» **Exercise description**
The records below are to be restated word for word, with every picture left out.

» **Extracted records**
<<<<

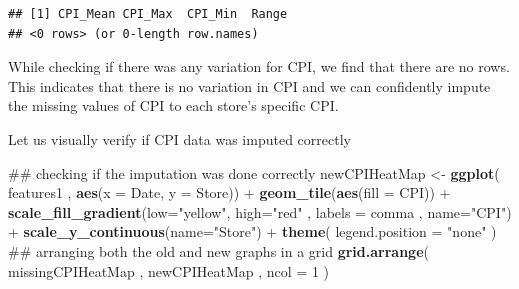 \documentclass[]{article}
\newenvironment{Shaded}{\begin{snugshade}}{\end{snugshade}}
\newcommand{\KeywordTok}[1]{\textcolor[rgb]{0.13,0.29,0.53}{\textbf{{#1}}}}
\newcommand{\DataTypeTok}[1]{\textcolor[rgb]{0.13,0.29,0.53}{{#1}}}
\newcommand{\DecValTok}[1]{\textcolor[rgb]{0.00,0.00,0.81}{{#1}}}
\newcommand{\StringTok}[1]{\textcolor[rgb]{0.31,0.60,0.02}{{#1}}}
\newcommand{\OtherTok}[1]{\textcolor[rgb]{0.56,0.35,0.01}{{#1}}}
\newcommand{\NormalTok}[1]{{#1}}
\begin{document}
\begin{verbatim}
## [1] CPI_Mean CPI_Max  CPI_Min  Range   
## <0 rows> (or 0-length row.names)
\end{verbatim}

While checking if there was any variation for CPI, we find that there
are no rows. This indicates that there is no variation in CPI and we can
confidently impute the missing values of CPI to each store's specific
CPI.

\begin{Shaded}
\end{Shaded}

Let us visually verify if CPI data was imputed correctly

\begin{Shaded}
\begin{Highlighting}[]
\NormalTok{## checking if the imputation was done correctly}
\NormalTok{newCPIHeatMap <-}\StringTok{ }\KeywordTok{ggplot}\NormalTok{( features1 , }\KeywordTok{aes}\NormalTok{(}\DataTypeTok{x =} \NormalTok{Date, }\DataTypeTok{y =} \NormalTok{Store)) +}\StringTok{ }
\StringTok{  }\KeywordTok{geom_tile}\NormalTok{(}\KeywordTok{aes}\NormalTok{(}\DataTypeTok{fill =} \NormalTok{CPI)) +}
\StringTok{  }\KeywordTok{scale_fill_gradient}\NormalTok{(}\DataTypeTok{low=}\StringTok{"yellow"}\NormalTok{, }\DataTypeTok{high=}\StringTok{"red"} \NormalTok{, }\DataTypeTok{labels =} \NormalTok{comma , }\DataTypeTok{name=}\StringTok{"CPI"}\NormalTok{) +}
\StringTok{  }\KeywordTok{scale_y_continuous}\NormalTok{(}\DataTypeTok{name=}\StringTok{"Store"}\NormalTok{) +}
\StringTok{  }\KeywordTok{theme}\NormalTok{( }\DataTypeTok{legend.position =} \StringTok{"none"} \NormalTok{)}
\NormalTok{## arranging both the old and new graphs in a grid}
\KeywordTok{grid.arrange}\NormalTok{( missingCPIHeatMap , newCPIHeatMap , }\DataTypeTok{ncol =} \DecValTok{1} \NormalTok{)}
\end{Highlighting}
\end{Shaded}
\end{document}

>>>>

» **Exercise output**
 \documentclass[]{article}
\newenvironment{Shaded}{\begin{snugshade}}{\end{snugshade}}
\newcommand{\KeywordTok}[1]{\textcolor[rgb]{0.13,0.29,0.53}{\textbf{{#1}}}}
\newcommand{\DataTypeTok}[1]{\textcolor[rgb]{0.13,0.29,0.53}{{#1}}}
\newcommand{\DecValTok}[1]{\textcolor[rgb]{0.00,0.00,0.81}{{#1}}}
\newcommand{\StringTok}[1]{\textcolor[rgb]{0.31,0.60,0.02}{{#1}}}
\newcommand{\OtherTok}[1]{\textcolor[rgb]{0.56,0.35,0.01}{{#1}}}
\newcommand{\NormalTok}[1]{{#1}}
\begin{document}
\begin{verbatim}
## [1] CPI_Mean CPI_Max  CPI_Min  Range   
## <0 rows> (or 0-length row.names)
\end{verbatim}

While checking if there was any variation for CPI, we find that there
are no rows. This indicates that there is no variation in CPI and we can
confidently impute the missing values of CPI to each store's specific
CPI.

\begin{Shaded}
\end{Shaded}

Let us visually verify if CPI data was imputed correctly

\begin{Shaded}
\begin{Highlighting}[]
\NormalTok{## checking if the imputation was done correctly}
\NormalTok{newCPIHeatMap <-}\StringTok{ }\KeywordTok{ggplot}\NormalTok{( features1 , }\KeywordTok{aes}\NormalTok{(}\DataTypeTok{x =} \NormalTok{Date, }\DataTypeTok{y =} \NormalTok{Store)) +}\StringTok{ }
\StringTok{  }\KeywordTok{geom_tile}\NormalTok{(}\KeywordTok{aes}\NormalTok{(}\DataTypeTok{fill =} \NormalTok{CPI)) +}
\StringTok{  }\KeywordTok{scale_fill_gradient}\NormalTok{(}\DataTypeTok{low=}\StringTok{"yellow"}\NormalTok{, }\DataTypeTok{high=}\StringTok{"red"} \NormalTok{, }\DataTypeTok{labels =} \NormalTok{comma , }\DataTypeTok{name=}\StringTok{"CPI"}\NormalTok{) +}
\StringTok{  }\KeywordTok{scale_y_continuous}\NormalTok{(}\DataTypeTok{name=}\StringTok{"Store"}\NormalTok{) +}
\StringTok{  }\KeywordTok{theme}\NormalTok{( }\DataTypeTok{legend.position =} \StringTok{"none"} \NormalTok{)}
\NormalTok{## arranging both the old and new graphs in a grid}
\KeywordTok{grid.arrange}\NormalTok{( missingCPIHeatMap , newCPIHeatMap , }\DataTypeTok{ncol =} \DecValTok{1} \NormalTok{)}
\end{Highlighting}
\end{Shaded}
\end{document}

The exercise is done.